Pictured people or hands with joints
- Opening Delimiter -
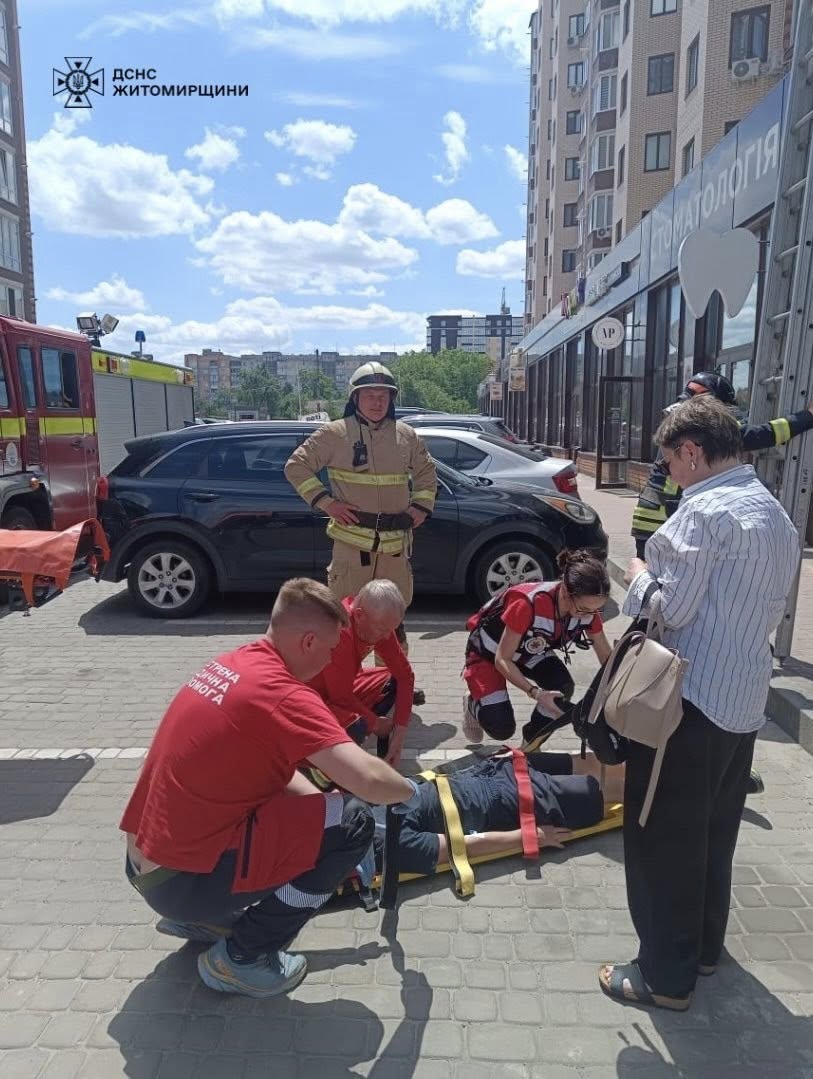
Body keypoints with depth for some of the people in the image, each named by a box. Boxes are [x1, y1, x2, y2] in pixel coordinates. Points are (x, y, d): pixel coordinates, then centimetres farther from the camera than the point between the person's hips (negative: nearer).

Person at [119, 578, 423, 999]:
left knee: (293, 799, 24)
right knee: (351, 824, -9)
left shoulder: (233, 663, 5)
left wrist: (321, 800, 12)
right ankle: (240, 957, 3)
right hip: (182, 879, -9)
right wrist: (407, 789, -5)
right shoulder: (283, 693, -22)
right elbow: (368, 780, -28)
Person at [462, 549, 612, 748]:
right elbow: (502, 660, -29)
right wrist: (536, 693, -38)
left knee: (562, 688, -23)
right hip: (488, 651, -5)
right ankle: (474, 704, 17)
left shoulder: (588, 608, -23)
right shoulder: (529, 604, -40)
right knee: (502, 727, -18)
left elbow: (607, 659, -10)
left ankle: (530, 744, 3)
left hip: (528, 651, 5)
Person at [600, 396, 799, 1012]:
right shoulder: (778, 516, 12)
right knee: (715, 834, 22)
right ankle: (704, 946, 39)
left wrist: (639, 575, 0)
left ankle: (667, 976, 18)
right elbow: (771, 613, 18)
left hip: (690, 702, -9)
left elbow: (668, 609, -18)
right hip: (744, 701, 9)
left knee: (664, 840, 5)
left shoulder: (704, 511, -17)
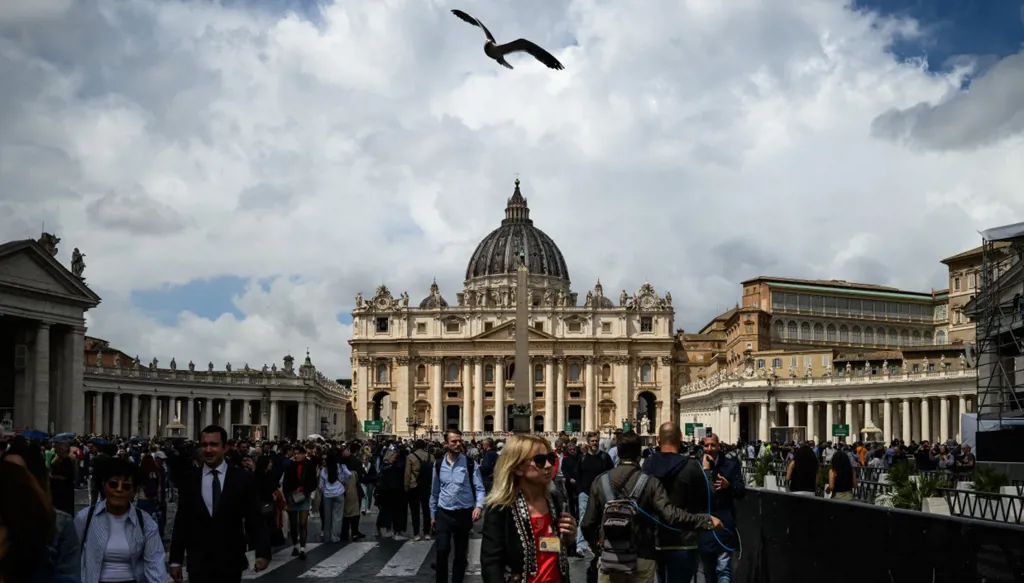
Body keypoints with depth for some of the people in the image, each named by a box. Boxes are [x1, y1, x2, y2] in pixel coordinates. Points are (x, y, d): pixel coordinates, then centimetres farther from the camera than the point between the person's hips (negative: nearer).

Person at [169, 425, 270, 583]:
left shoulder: (242, 479, -2)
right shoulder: (189, 481, 4)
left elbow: (254, 519, -3)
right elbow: (181, 522, 7)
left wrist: (263, 553, -15)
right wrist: (176, 560, 5)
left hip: (231, 563, -1)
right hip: (198, 563, 1)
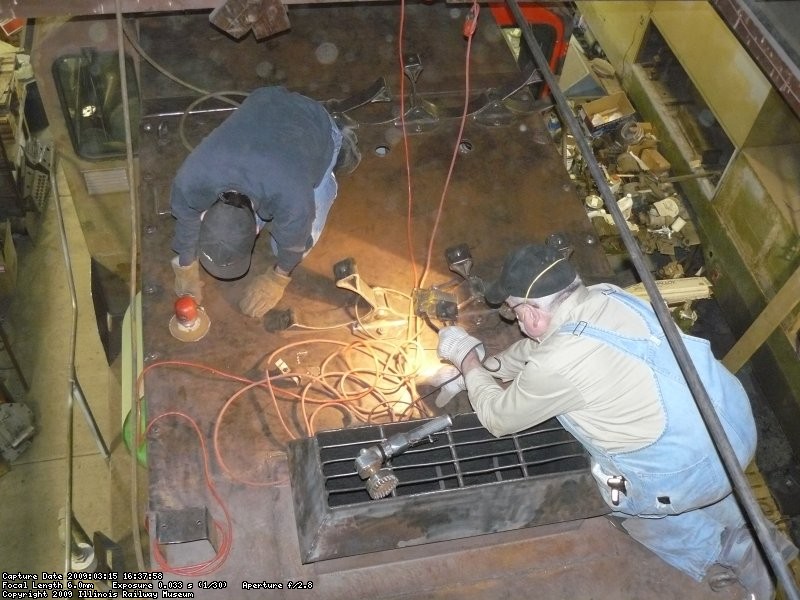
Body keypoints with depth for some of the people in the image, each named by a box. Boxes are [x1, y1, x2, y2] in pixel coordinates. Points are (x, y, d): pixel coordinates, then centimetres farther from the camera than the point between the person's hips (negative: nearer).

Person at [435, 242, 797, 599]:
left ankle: (721, 555, 29)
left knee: (619, 494, 21)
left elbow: (498, 418, -4)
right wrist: (483, 367, 25)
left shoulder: (556, 366, -24)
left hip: (694, 471, -7)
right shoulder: (605, 297, -1)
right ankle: (753, 534, 37)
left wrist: (468, 360, 8)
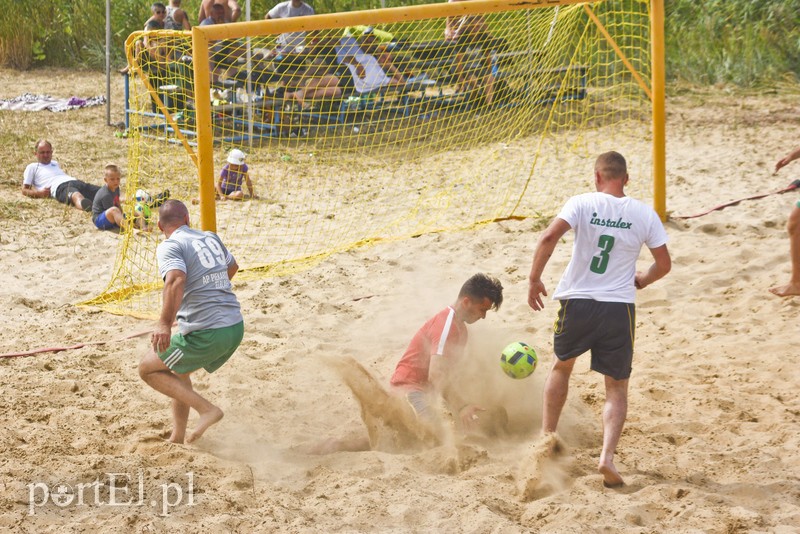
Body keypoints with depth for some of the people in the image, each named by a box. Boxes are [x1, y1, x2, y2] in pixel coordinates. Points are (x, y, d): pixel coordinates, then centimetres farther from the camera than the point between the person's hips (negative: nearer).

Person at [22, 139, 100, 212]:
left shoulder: (55, 164, 41)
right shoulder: (32, 167, 24)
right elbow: (24, 190, 18)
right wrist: (39, 193, -4)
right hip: (59, 187, -8)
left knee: (99, 191, -25)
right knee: (76, 196, -46)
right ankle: (87, 206, -78)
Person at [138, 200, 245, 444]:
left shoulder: (170, 246, -7)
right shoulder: (211, 238, 15)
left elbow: (176, 279, -28)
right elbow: (232, 266, 36)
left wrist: (165, 324, -33)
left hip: (206, 333, -8)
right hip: (236, 326, 8)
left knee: (147, 368, 9)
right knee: (178, 369, 28)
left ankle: (207, 409, -2)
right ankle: (177, 437, 28)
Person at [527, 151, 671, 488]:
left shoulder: (582, 203, -4)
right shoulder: (645, 214, 2)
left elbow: (549, 237, -18)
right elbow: (664, 264, 6)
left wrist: (534, 279, -8)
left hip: (577, 302, 0)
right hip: (619, 309, 0)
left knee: (561, 366, 28)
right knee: (617, 388, 11)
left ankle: (547, 437, 29)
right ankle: (607, 455, -9)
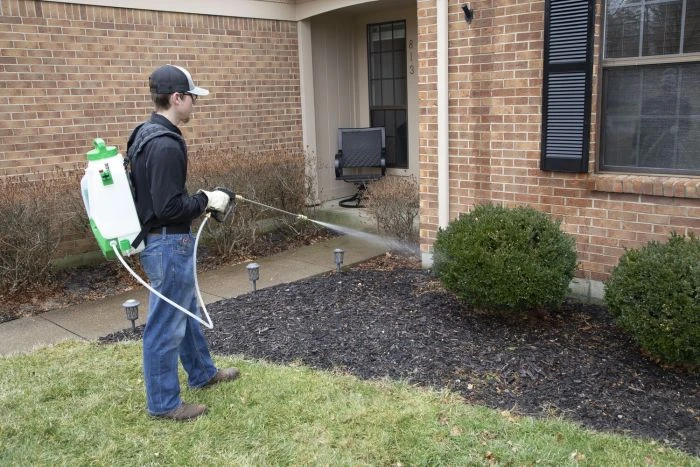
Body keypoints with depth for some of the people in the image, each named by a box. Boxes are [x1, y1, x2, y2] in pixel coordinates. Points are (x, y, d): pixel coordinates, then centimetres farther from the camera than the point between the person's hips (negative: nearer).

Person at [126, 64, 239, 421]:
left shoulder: (146, 136, 9)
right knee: (166, 326, 2)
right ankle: (163, 403, 17)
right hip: (168, 244, -11)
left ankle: (202, 373, 41)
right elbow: (169, 207, -27)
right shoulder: (165, 144, -24)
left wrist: (199, 201, 11)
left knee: (186, 312, 24)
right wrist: (205, 200, -12)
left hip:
- Closing Delimiter -
### Brief:
With the pictures omitted, give every line above again exactly.

### Task answer:
Body keypoints with depth for some of the people in the image, each named by a box. Boxes are [x1, y1, x2, y2] in pixel coordinates. Points are (x, y, d): pixel coordinates, then centimetres farther from the camera than the point between the person's hips (negative: nearer).

Person at [119, 578, 423, 999]:
left knee: (293, 799, 24)
right knee: (351, 824, -9)
left shoulder: (233, 663, 5)
left wrist: (321, 800, 12)
right ankle: (240, 957, 3)
right hip: (182, 879, -9)
right wrist: (407, 789, -5)
right shoulder: (283, 693, -22)
right elbow: (368, 780, -28)
Person at [462, 549, 612, 748]:
right elbow: (502, 660, -29)
right wrist: (536, 693, -38)
left knee: (562, 688, -23)
right hip: (488, 651, -5)
right ankle: (474, 704, 17)
left shoulder: (588, 608, -23)
right shoulder: (529, 604, -40)
right knee: (502, 727, -18)
left elbow: (607, 659, -10)
left ankle: (530, 744, 3)
left hip: (528, 651, 5)
Person at [600, 396, 799, 1012]:
right shoulder: (778, 516, 12)
right knee: (715, 834, 22)
right ankle: (704, 946, 39)
left wrist: (639, 575, 0)
left ankle: (667, 976, 18)
right elbow: (771, 613, 18)
left hip: (690, 702, -9)
left elbow: (668, 609, -18)
right hip: (744, 701, 9)
left knee: (664, 840, 5)
left shoulder: (704, 511, -17)
Body keypoints with depth for some of the people in the image, each named by a box. Boxes are [x1, y1, x2, y2] in pixel coordinates. Points are (x, y, d): pixel coordinates, then centimetres farther from the camera than the point between the person's hips (negative: nearer).

Person at [169, 425, 270, 583]:
left shoulder: (242, 479, -2)
right shoulder: (189, 481, 4)
left elbow: (254, 519, -3)
right elbow: (181, 522, 7)
left wrist: (263, 553, -15)
right wrist: (176, 560, 5)
left hip: (231, 563, -1)
right hip: (198, 563, 1)
Body keypoints with depth for some of the people in the image, each named by a box. Boxes are [x1, y1, x2, y2] in pixel coordinates. Points are (x, y, d): pixel coordinates, then centimetres farther from the camera than the point between the person's hips (negative: nearer).

Person at [435, 242, 797, 599]:
left ankle: (721, 555, 29)
left knee: (619, 494, 21)
left elbow: (498, 418, -4)
right wrist: (483, 367, 25)
left shoulder: (556, 366, -24)
left hip: (694, 471, -7)
right shoulder: (605, 297, -1)
right ankle: (753, 534, 37)
left wrist: (468, 360, 8)
Body keypoints with depth for some of the people in the image, each named by a box. Boxes are [x1, y1, x2, y2] in pixel coordinates. Points are (x, y, d): pixel coordinates, then centimetres farther from the camera than the point between the person's hips (negative: nearer).

Person at [22, 139, 100, 212]:
left shoulder: (55, 164, 41)
right shoulder: (32, 167, 24)
right elbow: (24, 190, 18)
right wrist: (39, 193, -4)
right hip: (59, 187, -8)
left knee: (99, 191, -25)
right knee: (76, 196, -46)
right ankle: (87, 206, -78)
Person at [138, 200, 245, 444]:
left shoulder: (170, 246, -7)
right shoulder: (211, 238, 15)
left elbow: (176, 279, -28)
right elbow: (232, 266, 36)
left wrist: (165, 324, -33)
left hip: (206, 333, -8)
right hip: (236, 326, 8)
left knee: (147, 368, 9)
right knee: (178, 369, 28)
left ankle: (207, 409, -2)
right ankle: (177, 437, 28)
Person at [527, 151, 671, 488]:
left shoulder: (582, 203, -4)
right shoulder: (645, 214, 2)
left elbow: (549, 237, -18)
right elbow: (664, 264, 6)
left wrist: (534, 279, -8)
left hip: (577, 302, 0)
right hip: (619, 309, 0)
left knee: (561, 366, 28)
right knee: (617, 388, 11)
left ankle: (547, 437, 29)
right ankle: (607, 455, -9)
Body keypoints with depth for some of the people in the image, each named by a box. Boxes are [x1, y1, x2, y2] in pixel coordinates. Points are (x, y, d): pixel coordinates, then centimetres farther from the camera than the point between the person's hips (negative: nearer).

Person at [126, 64, 239, 421]:
left shoulder: (146, 136, 9)
right knee: (166, 326, 2)
right ankle: (163, 403, 17)
right hip: (168, 244, -11)
left ankle: (202, 373, 41)
right elbow: (169, 207, -27)
right shoulder: (165, 144, -24)
left wrist: (199, 201, 11)
left knee: (186, 312, 24)
right wrist: (205, 200, -12)
left hip:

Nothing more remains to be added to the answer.